The Ride of a Lifetime – Robert Iger

Title: The Ride of a Lifetime
Author: Robert Iger
Publication Date: 2019
Recommendation Score: 4.5/5


Robert Iger had been the CEO of the Walt Disney Company for 15 years. In his book “The Ride of a Lifetime”, Iger tells his story from humble beginnings to global fame. In hindsight, the author tries to extract some lessons for successful leadership. The book is pleasant to read. Its storytelling is enjoyable. It gives you insights into how the life of a CEO looks like.

I recommend it: enjoy the story and take the lessons with a grain of salt.

Book Review

Leadership is not an exact science, and most books dealing with it are a waste of time. The best thing about “The Ride of a Lifetime” is the no-nonsense approach to leadership; the author tells you what has worked for him and what has not. There are no references to (HBS) academic theories, nor pseudo-scientific studies. When I finished reading the book, the impression I had was that leadership is all about being trustworthy, emotionally aware, and able to take bold risks.

The author starts the first chapter by “This book is not a memoir”, as he wants it to be a book of lessons. I disagree. Iger is trying to connect the dots backward and to make sense of past events. This process is very risky, especially when based on one person’s perspective. It is prone to the hindsight bias; when we try to find causality between correlated events where there might be none. The author admits the role of chance at the end of the book, but convey the message that the traits that served him well are the reason for his achievements. This is why I think that the lessons should be taken with a grain of salt. Some problems have no unique solution. Again, leadership is not an exact science.

The Story and the Lessons

Robert Iger’s started his career as a weatherman and feature news reporter at a local TV station. After a year “toiling in obscurity”, he joined ABC in 1974, as a studio supervisor, where we will spend the rest of his career (Disney acquired ABC in 1995). From these humble beginnings, Iger climbed the organization ladder up to the top, when he became the CEO of Disney in 2005.

The author tells the story of this journey, focusing on the role of good and bad leaders he worked for in building his own leadership style. He reflects on some events and tries to draw lessons from them. Making career decisions is often difficult, Iger tells in his book how he took some of those decisions, how he balanced between the private and the professional.
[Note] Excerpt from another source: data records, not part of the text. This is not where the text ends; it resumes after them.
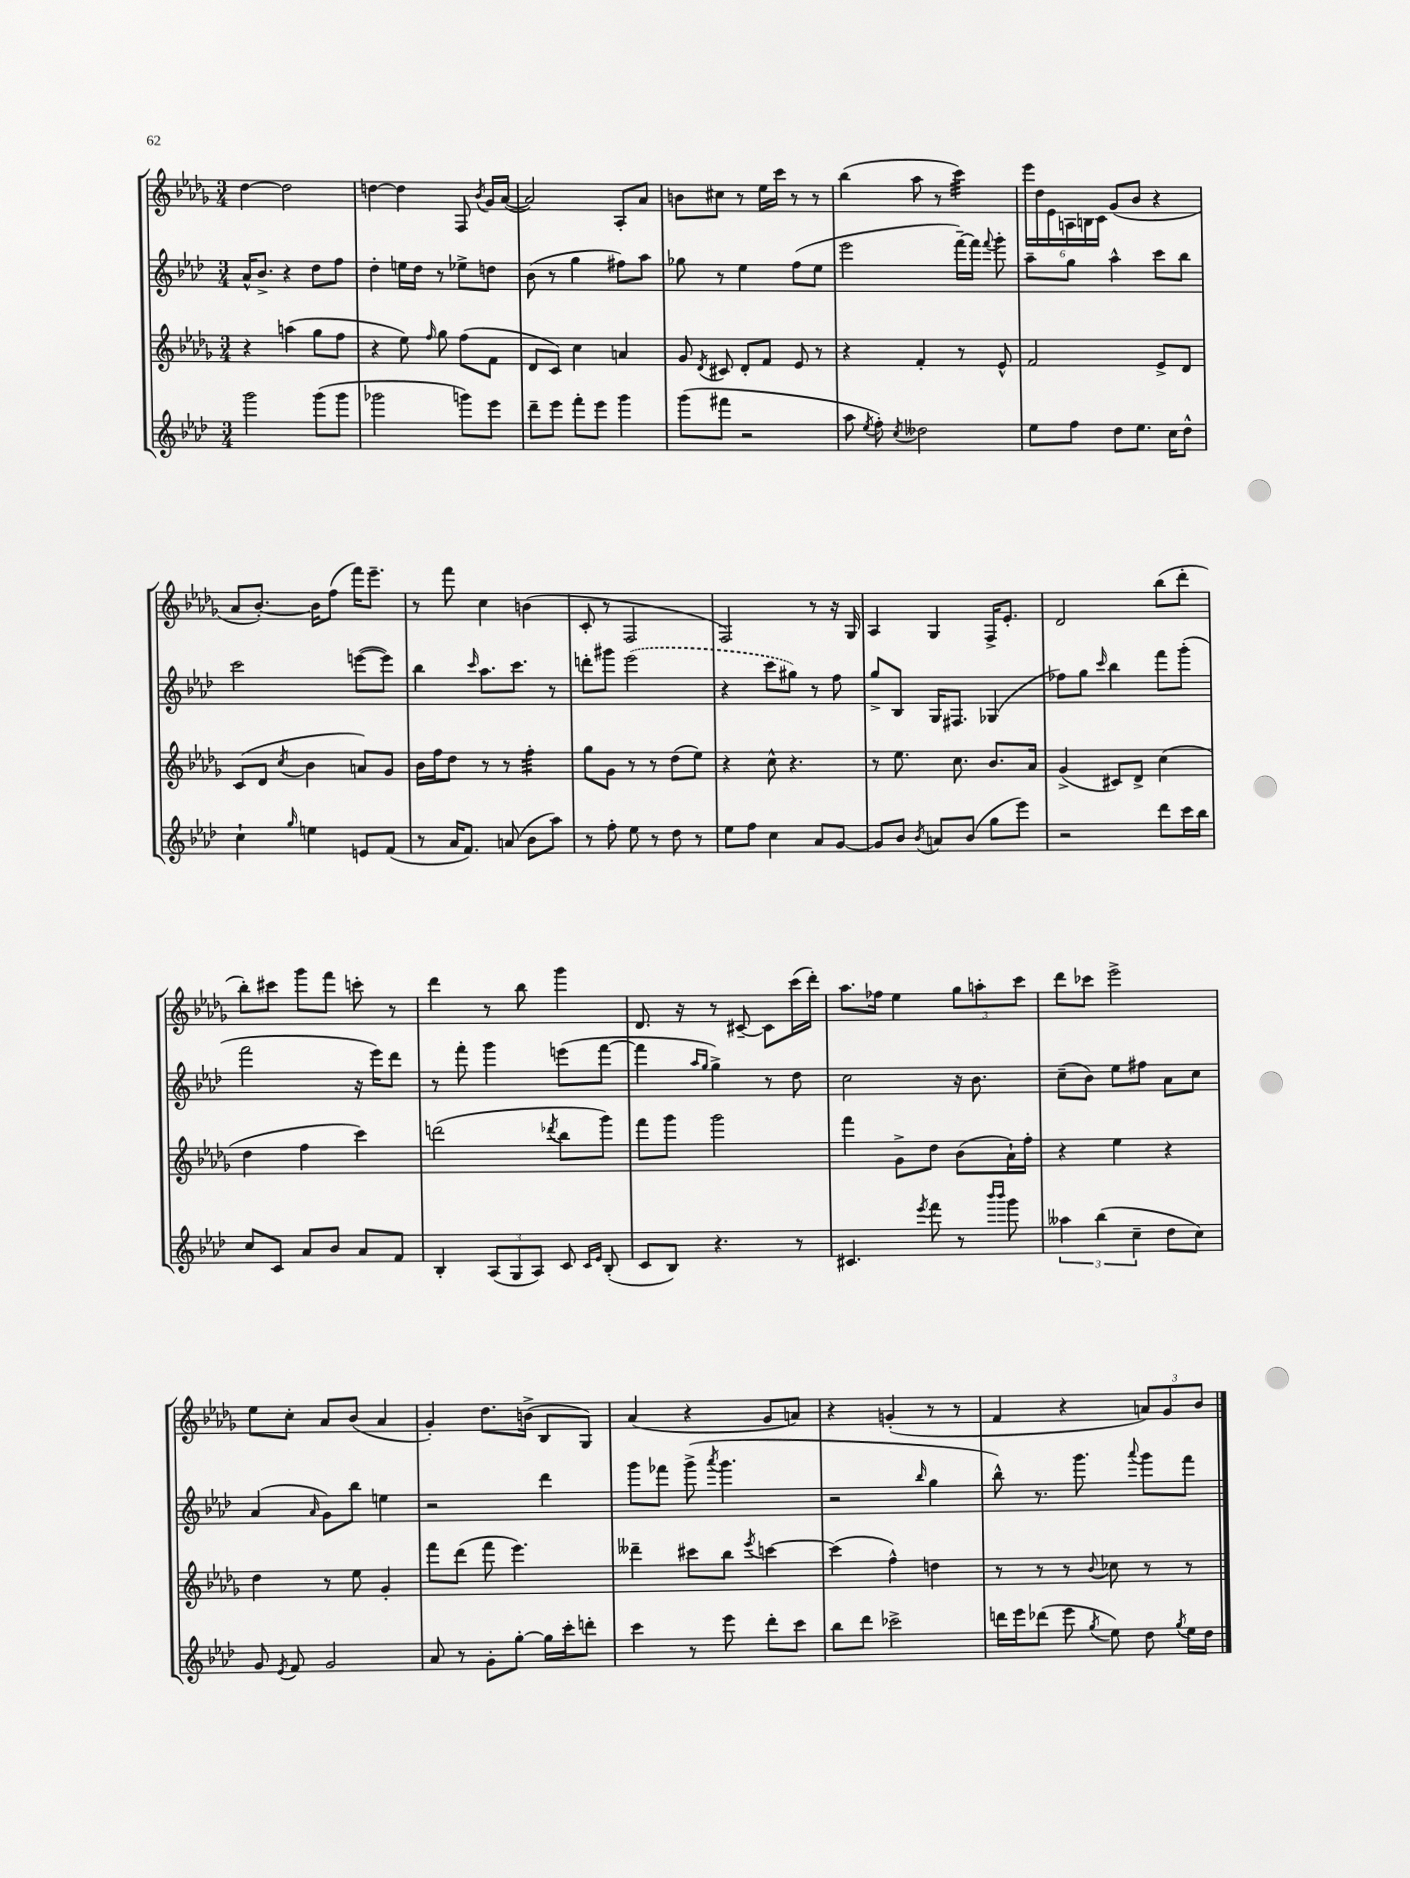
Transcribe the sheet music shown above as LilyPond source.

<<
\new StaffGroup <<
\new Staff = "s0" {
    \clef treble \key des \major \numericTimeSignature \time 3/4
    \autoBeamOff des''4~ des''2 |
    d''4~ d''4 f8 \acciaccatura { bes'8 } ges'16[ aes'16]~( |
    aes'2) aes8[-. aes'8] |
    b'8[ cis''8] r8 ees''16[ c'''16] r8 r8 |
    bes''4( aes''8 r8 c'''4:32) |
    \tuplet 6/4 { ees'''16[ des''16 ees'16 a16 b16 c'16] } ges'8[( bes'8] r4 |
    aes'8[ bes'8.]~-.) bes'16[ f''8]( f'''16[) ees'''8.]-- |
    r8 f'''8 c''4 b'4( |
    c'8-. r8 f2 |
    f2) r8 r16 ges16 |
    aes4 ges4 f16[-> ees'8.]-. |
    des'2 bes''8[( des'''8]-. |
    bes''8[-.) cis'''8] ges'''8[ f'''8] c'''8-. r8 |
    des'''4 r8 bes''8 ges'''4 |
    des'8. r16 r8 cis'8~-- cis'8[ c'''16( des'''16]-.) |
    aes''8.[ fes''16] ees''4 \tuplet 3/2 { ges''8[ a''8-. c'''8] } |
    des'''8[ ces'''8] ees'''2-> |
    ees''8[ c''8]-. aes'8[ bes'8]( aes'4 |
    ges'4-.) des''8.[ b'16]->( bes8[ ges8]) |
    aes'4( r4 ges'8[ a'8]) |
    r4 g'4-.( r8 r8 |
    f'4 r4 \tuplet 3/2 { a'8[) ges'8 bes'8] } \bar "|." |
}
\new Staff = "s1" {
    \clef treble \key aes \major \numericTimeSignature \time 3/4
    \autoBeamOff aes'16[-^ bes'8.]-> r4 des''8[ f''8] |
    des''4-. e''16[ des''16] r8 ees''8[-> d''8] |
    bes'8( r8 g''4 fis''8[) aes''8] |
    ges''8 r8 ees''4 f''8[( ees''8] |
    ees'''2 f'''16[~--) f'''16] \appoggiatura { f'''8 } g'''8-. |
    aes''8[-- g''8] aes''4-^ c'''8[ bes''8] |
    c'''2 e'''8[~( e'''8]) |
    bes''4 \grace { c'''16 } aes''8.[ c'''8.] r8 |
    d'''8[-. gis'''8] \once \slurDashed ees'''2( |
    r4 c'''8[ gis''8]) r8 f''8 |
    g''8[-> bes8] g16[ fis8.] ges4( |
    fes''8[) g''8] \grace { c'''16 } bes''4 f'''8[ g'''8]-.( |
    f'''2 r16 ees'''16[) des'''8] |
    r8 f'''8-. g'''4 e'''8[( f'''8]~ |
    f'''4 \grace { aes''16[ g''16] } g''4->) r8 des''8 |
    c''2 r16 bes'8. |
    c''8[--( bes'8]) ees''8[ fis''8] aes'8[ c''8] |
    aes'4( \grace { aes'16 } g'8[) bes''8] e''4 |
    r2 des'''4 |
    g'''8[ fes'''8] g'''8->( \acciaccatura { aes'''8 } g'''4. |
    r2 \grace { bes''16 } g''4 |
    bes''8-^) r8. g'''8. \appoggiatura { aes'''8 } g'''8[ f'''8] \bar "|." |
}
\new Staff = "s2" {
    \clef treble \key des \major \numericTimeSignature \time 3/4
    \autoBeamOff r4 a''4( ges''8[ f''8] |
    r4 ees''8) \grace { f''16 } ges''8 f''8[( f'8] |
    des'8[ c'8]) c''4 a'4 |
    ges'8 \acciaccatura { des'8 } cis'8 des'8[-. f'8] ees'8 r8 |
    r4 f'4-. r8 ees'8-^ |
    f'2 ees'8[-> des'8] |
    c'8[( des'8] \acciaccatura { c''8 } bes'4 a'8[) ges'8] |
    bes'16[ f''16 des''8] r8 r8 f''4:32-. |
    ges''8[ ges'8] r8 r8 des''8[( ees''8]) |
    r4 c''8-^ r4. |
    r8 ees''8. c''8. bes'8.[ aes'16] |
    ges'4->( cis'8[) des'8]-> c''4( |
    des''4 f''4 c'''4) |
    d'''2( \acciaccatura { des'''8 } bes''8[ ges'''8]) |
    f'''8[ ges'''8] ges'''2 |
    f'''4 ges'8[-> des''8] bes'8[( aes'16-!) f''16]-. |
    r4 ees''4 r4 |
    des''4 r8 ees''8 ges'4-. |
    f'''8[ des'''8]( f'''8 ees'''4.) |
    deses'''4-- cis'''8[ bes''8] \acciaccatura { ees'''8 } c'''4~ |
    c'''4( f''4-^) d''4 |
    r8 r8 r8 \appoggiatura { bes'8 } ces''8 r8 r8 \bar "|." |
}
\new Staff = "s3" {
    \clef treble \key aes \major \numericTimeSignature \time 3/4
    \autoBeamOff g'''2 g'''8[( g'''8] |
    ges'''2 g'''8[) ees'''8] |
    des'''8[-- ees'''8] f'''8[-. ees'''8] g'''4 |
    g'''8[( fis'''8] r2 |
    aes''8 \acciaccatura { ees''8 } f''8-.) \acciaccatura { c''8 } deses''2 |
    ees''8[ f''8] des''8[ ees''8.] c''16[ des''8]-^ |
    c''4-! \grace { g''16 } e''4 e'8[ f'8]( |
    r8 aes'16[ f'8.]) a'8( bes'8[ aes''8]) |
    r8 f''8-. ees''8 r8 des''8 r8 |
    ees''8[ f''8] c''4 aes'8[ g'8]~ |
    g'8[ bes'8] \acciaccatura { bes'8 } a'8[ bes'8]( g''8[ ees'''8]) |
    r2 des'''8[ c'''16 bes''16] |
    c''8[ c'8] aes'8[ bes'8] aes'8[ f'8] |
    bes4-. \tuplet 3/2 { aes8[( g8 aes8]) } c'8 \grace { c'16[ ees'16] } bes8-.( |
    c'8[ bes8]) r4. r8 |
    cis'4. \acciaccatura { ees'''8 } f'''8 r8 \grace { bes'''16[ bes'''16] } g'''8 |
    \tuplet 3/2 { aeses''4 bes''4( c''4-- } des''8[ c''8]) |
    g'8 \acciaccatura { ees'8 } f'8 g'2 |
    aes'8 r8 g'8[-. g''8]~-. g''16[ c'''16-. d'''8]-. |
    c'''4 r8 ees'''8 des'''8[-. c'''8] |
    bes''8[ des'''8] ces'''2-> |
    d'''16[ ees'''16 des'''8]( ees'''8 \acciaccatura { g''8 } ees''8) des''8 \acciaccatura { g''8 } ees''16[ des''16] \bar "|." |
}
>>
>>
\layout { \context { \Score \remove "Bar_number_engraver" } }
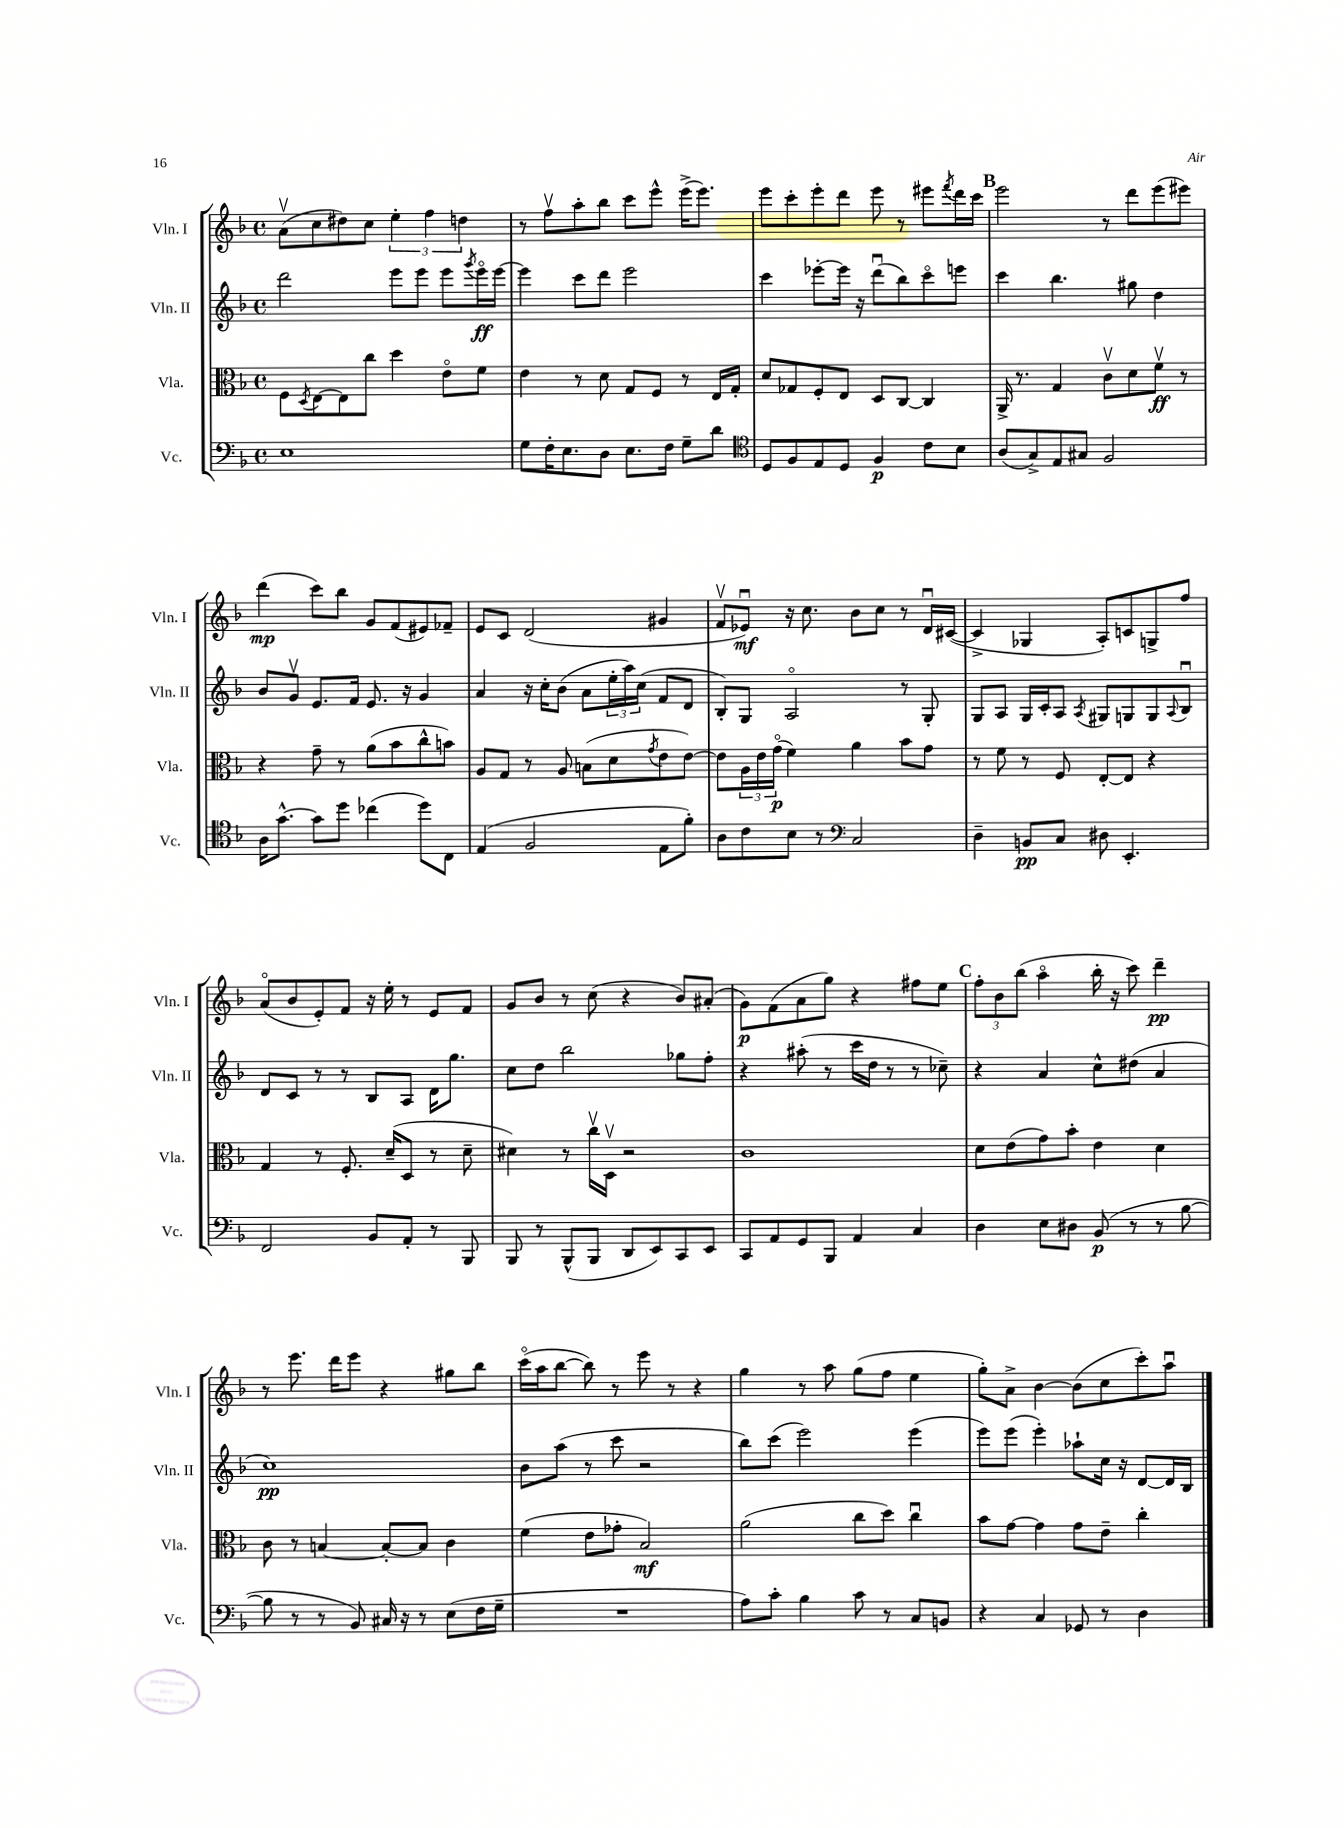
<<
\new StaffGroup <<
\new Staff = "s0" \with { instrumentName = "Vln. I" shortInstrumentName = "Vln. I" } {
    \clef treble \key f \major \defaultTimeSignature \time 4/4
    a'8\upbow( c''8 dis''8) c''8 \tuplet 3/2 { e''4-. f''4 d''4 } |
    r8 f''8\upbow a''8-. bes''8 c'''8 e'''8-^ e'''16->( e'''8.) |
    e'''8 c'''8-. e'''8-. d'''8 e'''8 r8 eis'''8 \acciaccatura { f'''8 } d'''16 c'''16 |
    \mark \markup { \bold "B" } e'''2 r8 d'''8 e'''8( eis'''8) |
    d'''4\mp( c'''8) bes''8 g'8 f'8( eis'8) fes'8-- |
    e'8 c'8 d'2( gis'4 |
    f'8\upbow ees'8\downbow\mf) r16 c''8. bes'8 c''8 r8 d'16\downbow cis'16~( |
    cis'4-> ges4 a8-.) c'8 g8-> f''8 |
    a'8\flageolet( bes'8 e'8-.) f'8 r16 e''16-. r8 e'8 f'8 |
    g'8 bes'8 r8 c''8( r4 bes'8) ais'8-.( |
    g'8\p) f'8( a'8 g''8) r4 fis''8 e''8 |
    \mark \markup { \bold "C" } \tuplet 3/2 { f''8-. bes'8 bes''8( } a''4\flageolet bes''16-. r16 c'''8) d'''4--\pp |
    r8 e'''8. d'''16 e'''8 r4 gis''8 bes''8 |
    c'''16\flageolet( a''16 bes''8~ bes''8) r8 e'''8 r8 r4 |
    g''4 r8 a''8 g''8( f''8 e''4 |
    g''8-.) a'8-> bes'4~ bes'8( c''8 c'''8-.) a''8\downbow \bar "|." |
}
\new Staff = "s1" \with { instrumentName = "Vln. II" shortInstrumentName = "Vln. II" } {
    \clef treble \key f \major \defaultTimeSignature \time 4/4
    d'''2 e'''8 e'''8 e'''8 \acciaccatura { g'''8 } e'''16\flageolet\ff e'''16~ |
    e'''4 c'''8 d'''8 e'''2 |
    c'''4 ees'''8~-. ees'''16 r16 d'''8\downbow( bes''8) c'''8\flageolet e'''8 |
    \mark \markup { \bold "B" } c'''4 bes''4. gis''8 d''4 |
    bes'8 g'8\upbow e'8. f'16 e'8. r16 g'4 |
    a'4 r16 c''16-. bes'8( a'8 \tuplet 3/2 { e''16-. a''16) c''16( } f'8 d'8 |
    bes8-.) g8 a2\flageolet r8 g8-. |
    g8 a8 g16 c'16-. a8 \acciaccatura { a8 } gis8 g8 g8 \appoggiatura { a8 } bes8\downbow |
    d'8 c'8 r8 r8 bes8 a8 d'16 g''8. |
    c''8 d''8 bes''2 ges''8 f''8-. |
    r4 ais''8-.( r8 c'''16 d''16 r8 r8 ces''8--) |
    \mark \markup { \bold "C" } r4 a'4 c''8-^ dis''8( a'4 |
    c''1\pp) |
    bes'8 a''8( r8 c'''8 r2 |
    bes''8) c'''8( e'''2) e'''4( |
    e'''8) e'''8( e'''4-.) aes''8-! c''16 r16 d'8~ d'16 bes16 \bar "|." |
}
\new Staff = "s2" \with { instrumentName = "Vla." shortInstrumentName = "Vla." } {
    \clef alto \key f \major \defaultTimeSignature \time 4/4
    f8 \acciaccatura { d8 } e8~ e8 c''8 d''4 e'8\flageolet f'8 |
    e'4 r8 d'8 g8 f8 r8 e16 g16-. |
    d'8 ges8 f8-. e8 d8 c8~ c4 |
    \mark \markup { \bold "B" } a,16-> r8. g4 c'8\upbow d'8 f'8\upbow\ff r8 |
    r4 g'8-- r8 a'8( bes'8 c''8-^ b'8) |
    a8 g8 r8 a8 b8( d'8 \acciaccatura { g'8 } e'8 e'8~) |
    e'8 \tuplet 3/2 { a16 e'16 g'16\flageolet\p( } f'4) a'4 bes'8 g'8 |
    r8 f'8 r8 f8 e8~-. e8 r4 |
    g4 r8 f8.-. d'16--( d8 r8 d'8-- |
    dis'4) r8 c''16\upbow d16\upbow r2 |
    c'1 |
    \mark \markup { \bold "C" } d'8 e'8( g'8) bes'8-. e'4 d'4 |
    c'8 r8 b4~ b8~-. b8 c'4 |
    f'4( e'8 ges'8-. bes2\mf) |
    a'2( c''8 d''8) c''4\downbow |
    bes'8 g'8~ g'4 g'8 e'8-- c''4-. \bar "|." |
}
\new Staff = "s3" \with { instrumentName = "Vc." shortInstrumentName = "Vc." } {
    \clef bass \key f \major \defaultTimeSignature \time 4/4
    e1 |
    g8 f16-. e8. d8 e8. f16 g8-- d'8 |
    \clef tenor d8 f8 e8 d8 f4\p c'8 bes8 |
    \mark \markup { \bold "B" } a8( g8->) e8 gis8 f2 |
    a16 g'8.~-^ g'8 d''8 ces''4( d''8) c8 |
    e4( f2 e8 f'8-.) |
    a8 c'8 bes8 r8 \clef bass c2 |
    d4-- b,8\pp c8 dis8 e,4.-. |
    f,2 bes,8 a,8-. r8 bes,,8 |
    bes,,8 r8 bes,,8-^( bes,,8 d,8 e,8) c,8 e,8 |
    c,8 a,8 g,8 bes,,8 a,4 c4 |
    \mark \markup { \bold "C" } d4 e8 dis8 bes,8\p( r8 r8 bes8~ |
    bes8 r8 r8 bes,8) cis16 r16 r8 e8( f16 g16-- |
    R1 |
    a8) c'8-. bes4 c'8 r8 c8 b,8 |
    r4 c4 ges,8 r8 d4 \bar "|." |
}
>>
>>
\layout { \context { \Score \remove "Bar_number_engraver" } }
He talks about company politics, about the stress he had undergone to get the CEO position.

As the CEO of Disney, Iger led some of the largest acquisitions such as 21st Century Fox, Pixar, Marvel, and Lucasfilm. Every one of them has its own story and its place in Iger’s vision to transform Disney. This made Disney survive in a fast-changing industry disrupted by new technologies. Among the most interesting stories is his friendship with Steve Jobs and the acquisition of Pixar.

Here are some lessons I find interesting:

  • Innovate or die. Don’t be in the business of playing it safe.
  • To tell great stories, you need great talent.
  • Take responsibility when you screw up.
  • Excellence and fairness don’t have to be mutually exclusive.
  • Value ability more than experience.

Ten Principles for True Leadership

Looking back at a career that spread over 45 years at the same company (22 at ABC, then 23 at Disney after Disney acquired ABC), the author states the following principles that served him as a leader:

  1. Optimism: to motivate and energize people.
  2. Courage: for risk-taking, innovation, and any disruption.
  3. Focus: to allocate resources on the most important.
  4. Decisiveness: to keep morale. This requires a diversity of opinions.
  5. Curiosity: to discover new people, places, and ideas. To innovate.
  6. Fairness: empathy, respect, and honesty.
  7. Thoughtfulness: to develop informed opinions.
  8. Authenticity: to be genuine, to build trust.
  9. The relentless pursuit of perfection: not to accept mediocrity or “good enough”.
  10. Integrity: to have high ethical standards for all things.